▶ Bloc de texte:
-=-=-

Le foie gras de Noël

12 janvier 1968
10m 49s
Réf. 00161

Notice

Résumé :

Afin de valoriser leur production de maïs, les agriculteurs, grâce au concours de la SICA de Saint-Sever et du Crédit Agricole, se spécialisent dans l'élevage d'oies et de canards gras. Organisés selon des groupements d'exploitation en commun, ils bénéficient de contrats avec les conserveurs de la région.

Date de diffusion :
12 janvier 1968

Éclairage

Foie gras associé à la fête, celle de Noël en particulier, foie gras des Landes pour plus de la moitié de la production française. Foie gras en pleine expansion dans cette vallée de l'Adour, aux confins du Béarn. Foie gras qui connaît en cette fin de la décennie 60, des bouleversements de la production à la transformation et à la consommation, comme il n'en a jamais connu de semblables dans toute son histoire.

-=-=-

▶ Extraits des données:
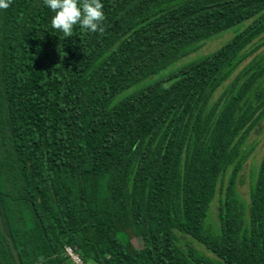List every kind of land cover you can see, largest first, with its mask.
Returning <instances> with one entry per match:
<instances>
[{"label":"trees","instance_id":"1","mask_svg":"<svg viewBox=\"0 0 264 264\" xmlns=\"http://www.w3.org/2000/svg\"><path fill=\"white\" fill-rule=\"evenodd\" d=\"M101 2L105 32L67 38L43 0L0 10V264H73L65 247L84 264H264V150L248 201L236 190L264 121V59L244 65L264 0Z\"/></svg>","mask_w":264,"mask_h":264},{"label":"rangeland","instance_id":"2","mask_svg":"<svg viewBox=\"0 0 264 264\" xmlns=\"http://www.w3.org/2000/svg\"><path fill=\"white\" fill-rule=\"evenodd\" d=\"M246 25V23H241L238 25H235L234 27L228 29L227 31L218 34V35H214L212 36L210 39L202 42V43H198V45H202L200 47H197L195 50L191 51L187 56L182 57L180 59V61L176 62V66H179L181 63H187L190 60H194L197 57L200 56H204L207 54H210L211 52H213L214 50H216L217 48L221 47L223 44H225L232 36H234L236 33L240 32L244 26ZM259 42L262 43L261 47L250 57L246 60V62L244 63V65H246L248 62H250L253 59H258L261 58L262 60L264 59V38L262 40H260ZM175 65H171L169 66L168 69L159 72L153 76H151L150 78L143 80L142 82H140L136 87L121 93L117 99H120L124 96H126L127 94H129L130 92H132V90H134L137 87L140 86H145L147 84H149L150 82L159 80L160 78H163L170 70H172ZM229 85V81L226 82V84L224 85V87H222L221 89L218 90V92L216 93L215 97L217 98L220 94L223 93V90H225ZM227 86V87H225ZM263 150H264V121H262L260 123L259 127H255L249 134L247 140L244 143V152H245V163L239 173L238 176V182L236 185V190L237 193L241 196V198L244 201H248V197H249V192H250V186L252 184L256 169L259 165L260 159L262 157L263 154ZM218 196L217 195L211 205V209H210V214H209V222L212 224H216L217 221V212H218ZM177 236H179V233H176ZM181 240L183 241L184 244L190 245L191 247L195 248L196 250L203 252L205 256L208 257H214V255L208 251L202 244L198 243L197 241H195L194 239H192L190 236L181 235L180 236ZM181 242V241H180ZM131 245L133 248L135 249H140L142 248L143 244L141 241L139 240H135L132 239L131 241Z\"/></svg>","mask_w":264,"mask_h":264},{"label":"clouds","instance_id":"3","mask_svg":"<svg viewBox=\"0 0 264 264\" xmlns=\"http://www.w3.org/2000/svg\"><path fill=\"white\" fill-rule=\"evenodd\" d=\"M12 0H0V10H7ZM43 3L55 14L51 18L53 29L71 37L73 28L103 34L105 14L101 0H43Z\"/></svg>","mask_w":264,"mask_h":264},{"label":"built area","instance_id":"4","mask_svg":"<svg viewBox=\"0 0 264 264\" xmlns=\"http://www.w3.org/2000/svg\"><path fill=\"white\" fill-rule=\"evenodd\" d=\"M65 252L73 264H84L79 255L73 252L69 247H65Z\"/></svg>","mask_w":264,"mask_h":264},{"label":"water","instance_id":"5","mask_svg":"<svg viewBox=\"0 0 264 264\" xmlns=\"http://www.w3.org/2000/svg\"><path fill=\"white\" fill-rule=\"evenodd\" d=\"M0 227H1V229H2V232L4 233V231H3V226H2V222H1V219H0ZM10 246H11V249H12V251L14 252V248H13V245H12V243L10 242ZM14 255H15V257L17 258V256H16V254L14 253Z\"/></svg>","mask_w":264,"mask_h":264}]
</instances>
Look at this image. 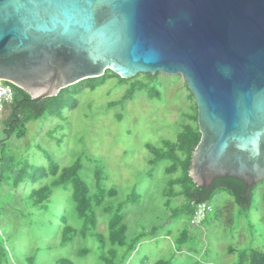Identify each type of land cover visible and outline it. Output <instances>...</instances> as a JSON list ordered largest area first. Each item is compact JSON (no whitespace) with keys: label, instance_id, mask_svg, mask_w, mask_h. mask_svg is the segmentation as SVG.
<instances>
[{"label":"water","instance_id":"1","mask_svg":"<svg viewBox=\"0 0 264 264\" xmlns=\"http://www.w3.org/2000/svg\"><path fill=\"white\" fill-rule=\"evenodd\" d=\"M107 70L184 78L198 186L264 180V0H0V82L39 101Z\"/></svg>","mask_w":264,"mask_h":264},{"label":"rangeland","instance_id":"2","mask_svg":"<svg viewBox=\"0 0 264 264\" xmlns=\"http://www.w3.org/2000/svg\"><path fill=\"white\" fill-rule=\"evenodd\" d=\"M141 82H120L114 77L97 89H85L74 109L29 122L23 138L13 134L6 139L0 123V159H10L0 162V247L12 258L5 261L6 256L0 255V264H24L26 257H35L36 264H55L62 258L75 264H103L98 259L100 244L92 237H77L67 247L60 246L62 216L68 224L81 227L70 188H53L48 208L43 211L29 199L30 194L50 186L54 177L50 175L35 185H11L12 175L6 167L16 170L26 162L49 172L52 161L61 168L81 161L80 176L90 187L91 196L96 194V169L103 170L104 188L118 193L95 209L97 232L106 239L111 214L105 213L104 207L117 206L135 189L142 202L127 209L125 222L128 241L141 242L130 264H139L142 259L154 264L172 256L175 264H235L244 249L254 246L264 250V181L245 212H240L233 197L223 192L212 201L218 217L212 212L201 228H191L185 215L169 220L164 195L169 188L168 163L162 162L152 171L154 156L147 145L160 148L164 141H176L183 126L189 124L196 100L181 75L161 73L154 82ZM180 203L174 201L170 208ZM184 229L192 239L180 246L176 241ZM106 245L111 248L110 243ZM230 247L236 250L232 255ZM84 249H88L87 255L80 254Z\"/></svg>","mask_w":264,"mask_h":264},{"label":"trees","instance_id":"3","mask_svg":"<svg viewBox=\"0 0 264 264\" xmlns=\"http://www.w3.org/2000/svg\"><path fill=\"white\" fill-rule=\"evenodd\" d=\"M146 74V75H145ZM138 74L129 79L136 80L138 83L142 79L157 80L161 73L155 75L147 73ZM144 76V77H142ZM118 78L120 82H127L128 79H122L117 74L107 70L105 74L99 78H92L83 80L75 85L69 86L59 92L57 96L45 98L39 101H33L31 95L25 90L9 83L3 82L4 85H11L14 89V99L10 103L4 113L0 116L1 124L4 126V131L7 135L6 139L13 134L17 138H23L26 134V125L31 121L39 120L40 118L52 117L61 115L64 111H70L78 105V96L85 89H97L112 78ZM142 83V82H141ZM143 87V86H141ZM153 91V90H152ZM159 94V92H156ZM132 94L124 96L122 101H127ZM194 97V96H193ZM192 97V98H193ZM194 99V98H193ZM195 100V99H194ZM189 124L183 126V130L178 135L176 141H164L163 146L158 148L156 146L147 145V148L154 156L150 163L153 166L152 171L162 162H167L166 175L169 177V188L165 191V205L168 206L169 220L177 218L179 215H185L189 220V225L193 229H199L206 224L210 214L202 222V224L193 226L191 220L197 210L198 205L208 203L215 207L212 203L213 199L223 193H229L235 205L240 209V212L249 210L252 206L253 197L257 191L258 184L247 185L243 181L227 177L219 178L213 181L210 187H200L190 177L189 172L191 168V160L193 153L200 142L201 134L198 127V109L194 101L192 105V112L188 116ZM5 139V140H6ZM4 140V141H5ZM10 159L4 157L0 162H8ZM11 161H13L11 159ZM26 162V161H24ZM10 170L12 177V186L18 188L21 185L28 184L35 185L47 179L50 175L54 177L50 186L44 185L38 189L32 190L30 198L41 206L43 211H46L50 199L53 195V188H70L72 190V200L75 204V215L81 222V227L76 228L67 222V218L62 216L60 222L63 225L61 229V247H67L77 237L87 239L92 237L99 242L98 259L103 264H130L133 254L137 250V245L140 240L132 242L128 241V228L126 225L127 209L131 206H139L142 202V196L134 189L128 197L120 202L117 206L104 207V212L111 214L109 222L108 239L97 232L98 219L96 208L104 205L107 197L117 196V190H106L103 182L105 180L103 170L97 167L95 172L96 177V194L90 195V187L81 178L80 171L82 169L81 161H76L73 165L61 168L60 165L52 161L49 172L42 166H34L26 162L14 170L12 167H6ZM182 201V204L174 209L170 208V204L174 201ZM156 231V230H155ZM192 236L189 230L184 229L177 238V244L183 246L191 241ZM106 242L110 243L111 248L108 249ZM233 247L229 248V254L235 253ZM88 249L81 250L80 254L87 255ZM121 252V253H120ZM0 255L6 256L5 261H10L12 258L8 257L7 251L0 247ZM35 257H26L24 264H36ZM148 259H142L139 264H146ZM55 264H75L70 259H58ZM154 264H175V256L168 259H159ZM235 264H264V250L251 246L248 249L241 251L239 259Z\"/></svg>","mask_w":264,"mask_h":264},{"label":"built area","instance_id":"4","mask_svg":"<svg viewBox=\"0 0 264 264\" xmlns=\"http://www.w3.org/2000/svg\"><path fill=\"white\" fill-rule=\"evenodd\" d=\"M2 83V82H0ZM14 99V89L11 85L0 84V115H2L6 107L12 103ZM212 211V207L207 203L198 205L197 210L191 220L193 226L202 224L207 214Z\"/></svg>","mask_w":264,"mask_h":264},{"label":"clouds","instance_id":"5","mask_svg":"<svg viewBox=\"0 0 264 264\" xmlns=\"http://www.w3.org/2000/svg\"><path fill=\"white\" fill-rule=\"evenodd\" d=\"M2 83H3V82H2ZM207 204H208V203H207ZM208 205H209V204H208ZM211 207H212V206H211ZM212 212H213V207H212V211H211V212H209L208 214H210V213H212ZM208 214H207V215H208ZM206 218H207V217H206ZM206 218H205V219H206Z\"/></svg>","mask_w":264,"mask_h":264}]
</instances>
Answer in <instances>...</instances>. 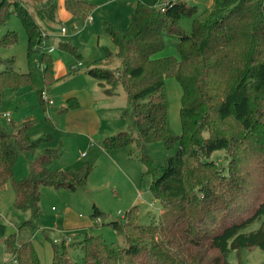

-=-=-

Pouvez-vous réécrire le passage de la notice sur le foie gras, de « Afin de valoriser » à « toute son histoire. », en remplaçant « maïs » par « blé » ?

▶ Corrigé complet:
Afin de valoriser leur production de blé, les agriculteurs, grâce au concours de la SICA de Saint-Sever et du Crédit Agricole, se spécialisent dans l'élevage d'oies et de canards gras. Organisés selon des groupements d'exploitation en commun, ils bénéficient de contrats avec les conserveurs de la région.

Date de diffusion :
12 janvier 1968

Éclairage

Foie gras associé à la fête, celle de Noël en particulier, foie gras des Landes pour plus de la moitié de la production française. Foie gras en pleine expansion dans cette vallée de l'Adour, aux confins du Béarn. Foie gras qui connaît en cette fin de la décennie 60, des bouleversements de la production à la transformation et à la consommation, comme il n'en a jamais connu de semblables dans toute son histoire.